__DATA PROVIDED__.
---*---

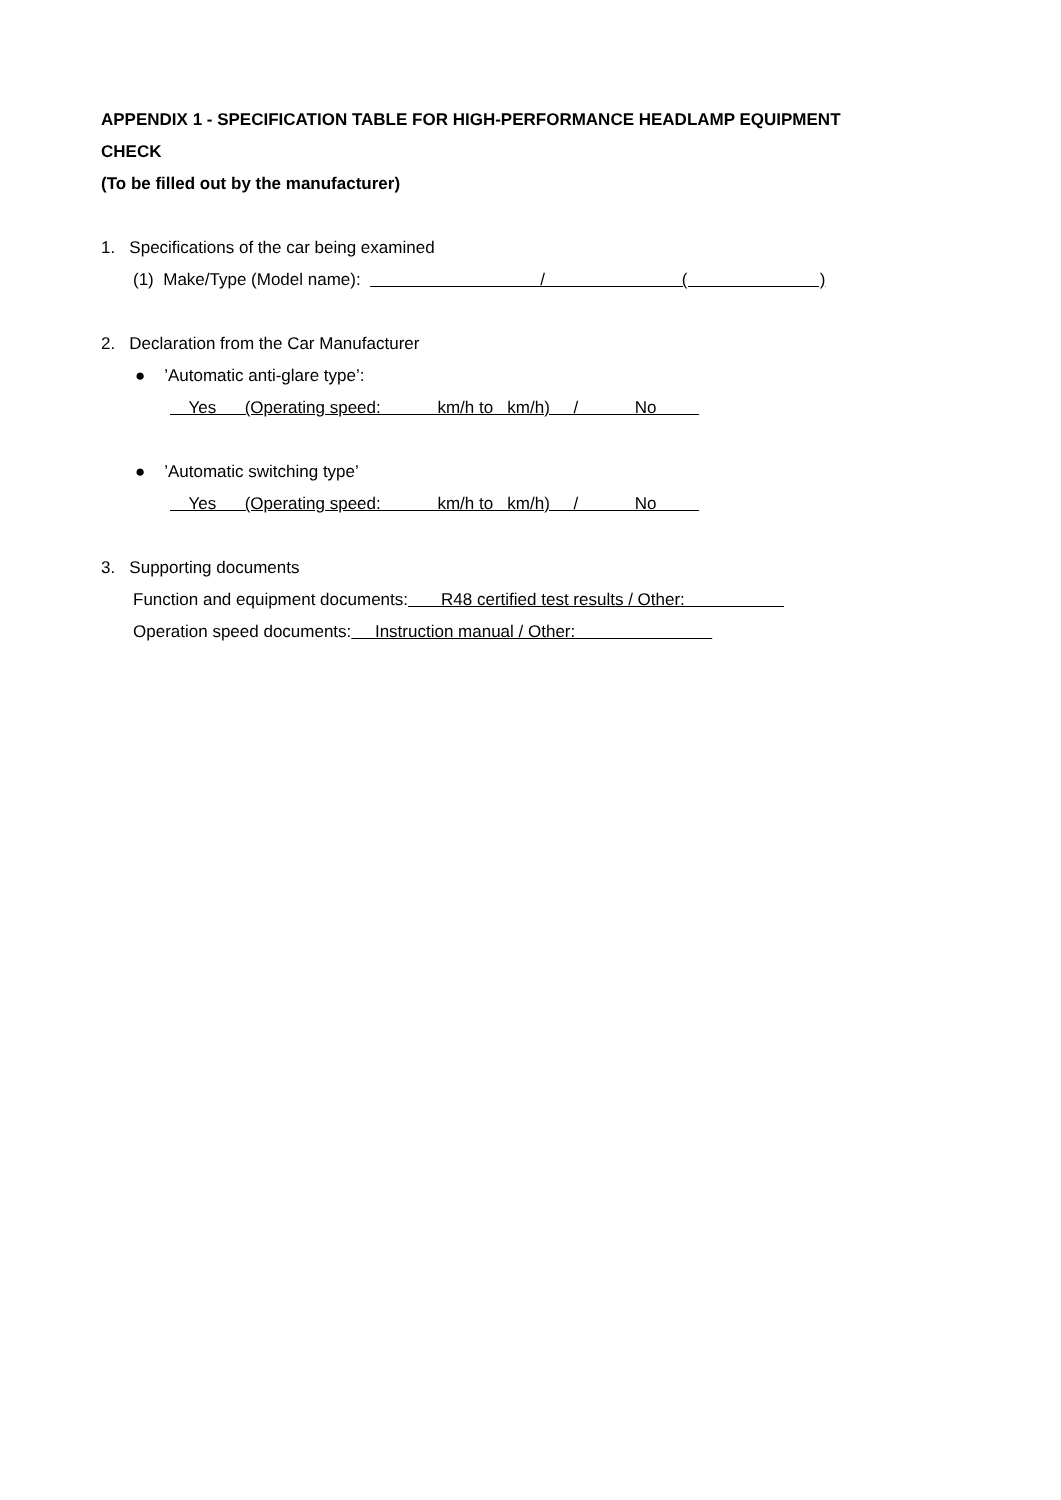APPENDIX 1 - SPECIFICATION TABLE FOR HIGH-PERFORMANCE HEADLAMP EQUIPMENT
CHECK
(To be filled out by the manufacturer)
1. Specifications of the car being examined
(1) Make/Type (Model name): / ( )
2. Declaration from the Car Manufacturer
● ’Automatic anti-glare type’:
Yes (Operating speed: km/h to km/h) / No
● ’Automatic switching type’
Yes (Operating speed: km/h to km/h) / No
3. Supporting documents
Function and equipment documents: R48 certified test results / Other:
Operation speed documents: Instruction manual / Other:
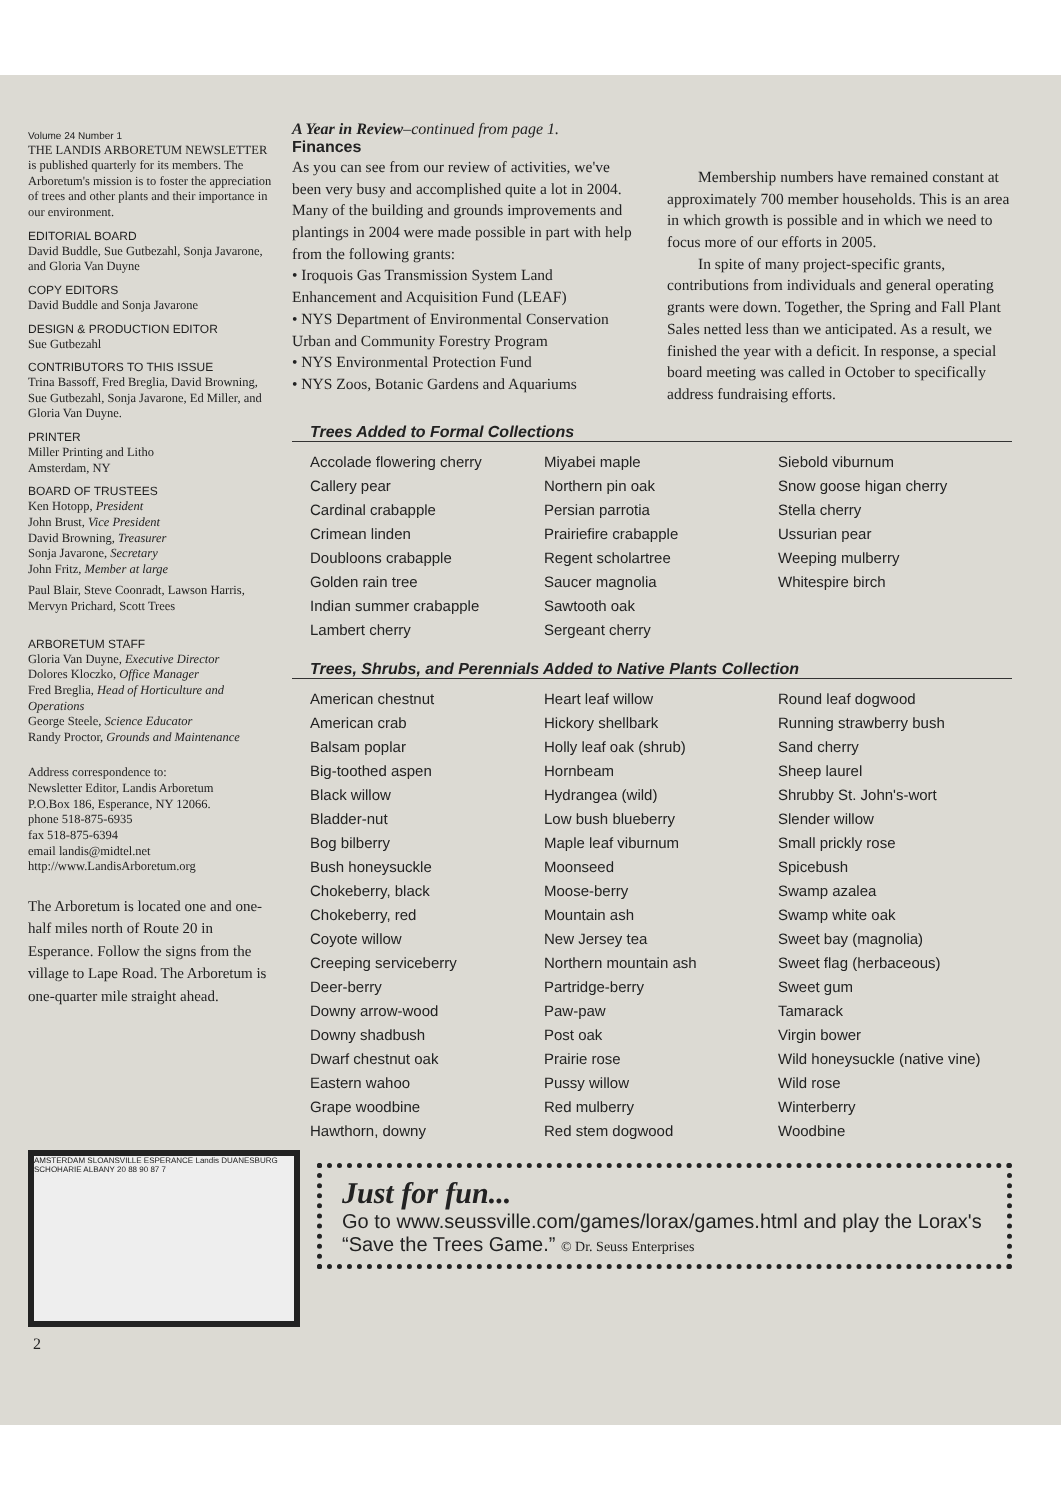Volume 24 Number 1
THE LANDIS ARBORETUM NEWSLETTER is published quarterly for its members. The Arboretum's mission is to foster the appreciation of trees and other plants and their importance in our environment.
EDITORIAL BOARD
David Buddle, Sue Gutbezahl, Sonja Javarone, and Gloria Van Duyne
COPY EDITORS
David Buddle and Sonja Javarone
DESIGN & PRODUCTION EDITOR
Sue Gutbezahl
CONTRIBUTORS TO THIS ISSUE
Trina Bassoff, Fred Breglia, David Browning, Sue Gutbezahl, Sonja Javarone, Ed Miller, and Gloria Van Duyne.
PRINTER
Miller Printing and Litho
Amsterdam, NY
BOARD OF TRUSTEES
Ken Hotopp, President
John Brust, Vice President
David Browning, Treasurer
Sonja Javarone, Secretary
John Fritz, Member at large
Paul Blair, Steve Coonradt, Lawson Harris, Mervyn Prichard, Scott Trees
ARBORETUM STAFF
Gloria Van Duyne, Executive Director
Dolores Kloczko, Office Manager
Fred Breglia, Head of Horticulture and Operations
George Steele, Science Educator
Randy Proctor, Grounds and Maintenance
Address correspondence to:
Newsletter Editor, Landis Arboretum
P.O.Box 186, Esperance, NY 12066.
phone 518-875-6935
fax 518-875-6394
email landis@midtel.net
http://www.LandisArboretum.org
The Arboretum is located one and one-half miles north of Route 20 in Esperance. Follow the signs from the village to Lape Road. The Arboretum is one-quarter mile straight ahead.
AMSTERDAM SLOANSVILLE ESPERANCE Landis DUANESBURG SCHOHARIE ALBANY 20 88 90 87 7
2
A Year in Review–continued from page 1.
Finances
As you can see from our review of activities, we've been very busy and accomplished quite a lot in 2004. Many of the building and grounds improvements and plantings in 2004 were made possible in part with help from the following grants:
• Iroquois Gas Transmission System Land Enhancement and Acquisition Fund (LEAF)
• NYS Department of Environmental Conservation Urban and Community Forestry Program
• NYS Environmental Protection Fund
• NYS Zoos, Botanic Gardens and Aquariums
  Membership numbers have remained constant at approximately 700 member households. This is an area in which growth is possible and in which we need to focus more of our efforts in 2005.
  In spite of many project-specific grants, contributions from individuals and general operating grants were down. Together, the Spring and Fall Plant Sales netted less than we anticipated. As a result, we finished the year with a deficit. In response, a special board meeting was called in October to specifically address fundraising efforts.
Trees Added to Formal Collections
Accolade flowering cherry
Callery pear
Cardinal crabapple
Crimean linden
Doubloons crabapple
Golden rain tree
Indian summer crabapple
Lambert cherry
Miyabei maple
Northern pin oak
Persian parrotia
Prairiefire crabapple
Regent scholartree
Saucer magnolia
Sawtooth oak
Sergeant cherry
Siebold viburnum
Snow goose higan cherry
Stella cherry
Ussurian pear
Weeping mulberry
Whitespire birch
Trees, Shrubs, and Perennials Added to Native Plants Collection
American chestnut
American crab
Balsam poplar
Big-toothed aspen
Black willow
Bladder-nut
Bog bilberry
Bush honeysuckle
Chokeberry, black
Chokeberry, red
Coyote willow
Creeping serviceberry
Deer-berry
Downy arrow-wood
Downy shadbush
Dwarf chestnut oak
Eastern wahoo
Grape woodbine
Hawthorn, downy
Heart leaf willow
Hickory shellbark
Holly leaf oak (shrub)
Hornbeam
Hydrangea (wild)
Low bush blueberry
Maple leaf viburnum
Moonseed
Moose-berry
Mountain ash
New Jersey tea
Northern mountain ash
Partridge-berry
Paw-paw
Post oak
Prairie rose
Pussy willow
Red mulberry
Red stem dogwood
Round leaf dogwood
Running strawberry bush
Sand cherry
Sheep laurel
Shrubby St. John's-wort
Slender willow
Small prickly rose
Spicebush
Swamp azalea
Swamp white oak
Sweet bay (magnolia)
Sweet flag (herbaceous)
Sweet gum
Tamarack
Virgin bower
Wild honeysuckle (native vine)
Wild rose
Winterberry
Woodbine
Just for fun...
Go to www.seussville.com/games/lorax/games.html and play the Lorax's “Save the Trees Game.” © Dr. Seuss Enterprises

---*---

__TASK BRIEF__. Where a line of the records contains the word "crabapple", copy that line.

__FINISHED EXERCISE__.
Cardinal crabapple
Doubloons crabapple
Indian summer crabapple
Prairiefire crabapple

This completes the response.